(Dataset entries)
>>>
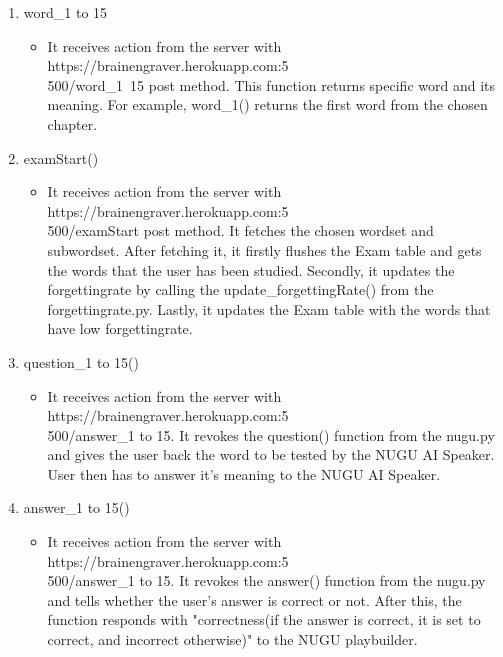 \documentclass[conference]{IEEEtran}
\begin{document}
\begin{enumerate}
\begin{enumerate}
\begin{enumerate}
\begin{enumerate}
\begin{itemize}
                                    \end{itemize}
                                \item word\_1 to 15
                                    \begin{itemize}
                                        \item It receives action from the server with https://brainengraver.herokuapp.com:5\\500/word\_1~15 post method. This function returns specific word and its meaning. For example, word\_1() returns the first word from the chosen chapter.
                                    \end{itemize}
                                \item examStart()
                                    \begin{itemize}
                                        \item It receives action from the server with https://brainengraver.herokuapp.com:5\\500/examStart post method. It fetches the chosen wordset and subwordset. After fetching it, it firstly flushes the Exam table and gets the words that the user has been studied. Secondly, it updates the forgettingrate by calling the update\_forgettingRate() from the forgettingrate.py. Lastly, it updates the Exam table with the words that have low forgettingrate.
                                    \end{itemize}
                                \item question\_1 to 15()
                                    \begin{itemize}
                                        \item It receives action from the server with https://brainengraver.herokuapp.com:5\\500/answer\_1 to
                                        15. It revokes the question() function from the nugu.py and gives the user back the word to be tested by the NUGU AI Speaker. User then has to answer it's meaning to the NUGU AI Speaker.
                                    \end{itemize}
                                \item answer\_1 to 15()
                                    \begin{itemize}
                                        \item It receives action from the server with https://brainengraver.herokuapp.com:5\\500/answer\_1 to 15. It revokes the answer() function from the nugu.py and tells whether the user's answer is correct or not. After this, the function responds with "correctness(if the answer is correct, it is set to correct, and incorrect otherwise)" to the NUGU playbuilder.

\end{itemize}
\end{enumerate}
\end{enumerate}
\end{enumerate}
\end{enumerate}
\end{document}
<<<
- [WHAT IS REQUIRED]
Spot every line in the entries that includes the word "nugu", and copy each one out.

- [ANSWER FOR THIS EXERCISE]
                                        15. It revokes the question() function from the nugu.py and gives the user back the word to be tested by the NUGU AI Speaker. User then has to answer it's meaning to the NUGU AI Speaker.
                                        \item It receives action from the server with https://brainengraver.herokuapp.com:5\\500/answer\_1 to 15. It revokes the answer() function from the nugu.py and tells whether the user's answer is correct or not. After this, the function responds with "correctness(if the answer is correct, it is set to correct, and incorrect otherwise)" to the NUGU playbuilder.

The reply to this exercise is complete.